Abstract

The associations of the P53 codon 72 polymorphism and risk of nasopharyngeal carcinoma (NPC) were inconclusive in several epidemiological studies. In order to get a more consistent result in these two, we conducted these 9 articles of the meta-analysis and systemic reviews to investigate relationships. An exhaustive search was conducted by us in PubMed and Embase databases up to March 2015. Only the studies consisting of NPC patients who were diagnosed by pathological methods were considered.

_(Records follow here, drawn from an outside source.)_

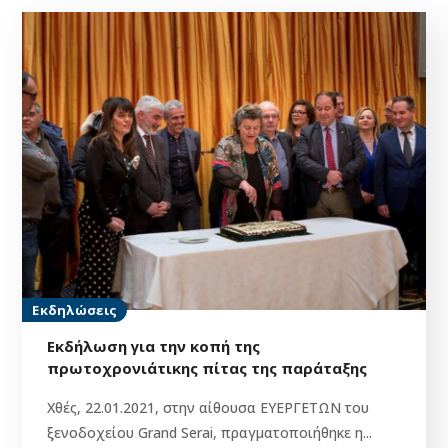
Εκδηλώσεις
Εκδήλωση για την κοπή της
πρωτοχρονιάτικης πίτας της παράταξης
Χθές, 22.01.2021, στην αίθουσα ΕΥΕΡΓΕΤΩΝ του
ξενοδοχείου Grand Serai, πραγματοποιήθηκε η...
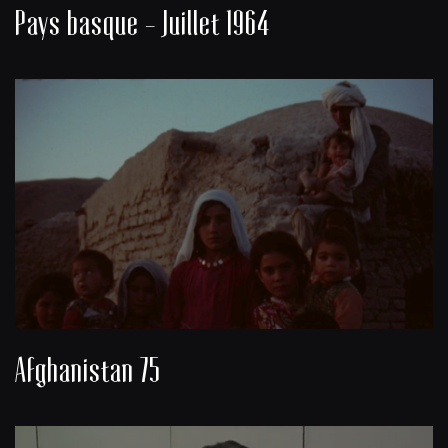
Pays basque - Juillet 1964
Afghanistan 75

The 95% confidence intervals (CIs) of odds ratios (ORs) were used to assess the association and Review Manager (RevMan) 5.2 software were used to perform statistical analyses. Consequently, there were nine studies were selected, which include 1,588 cases and 1,925 controls met the included criteria. Ultimately, systematic meta-analyses were used to extract relevant data and further analyze. The conclusions indicated that the persons who carried Pro/Pro genotype have an increased susceptibility of NPC compared with the persons who carried homozygote Arg/Arg genotype and heterozygote Arg/Pro [OR 0.59, 95% CI 0.48-0.72; OR 0.66, 95% CI 0.46-0.93]. For Arg allele, the persons with homozygote Pro/Pro genotype have an obviously increased susceptibility to NPC to the persons with an integrated Arg genotype (Arg/Pro + Arg/Arg) [OR 0.62, 95% CI 0.45-0.68]. For Pro allele, the conclusions showed the persons with Arg/Arg genotype have an obviously increased risk of NPC compared with the persons with an integrated Pro genotype (Arg/Pro + Pro/Pro) [OR 0.75, 95% CI 0.64-0.87]. To sum up, the conclusions of the meta-analysis indicate that Homozygote Pro/Pro genotype obviously increased NPC risk in the P53 codon 72; and Arg allele significantly decreased the susceptibility to NPC.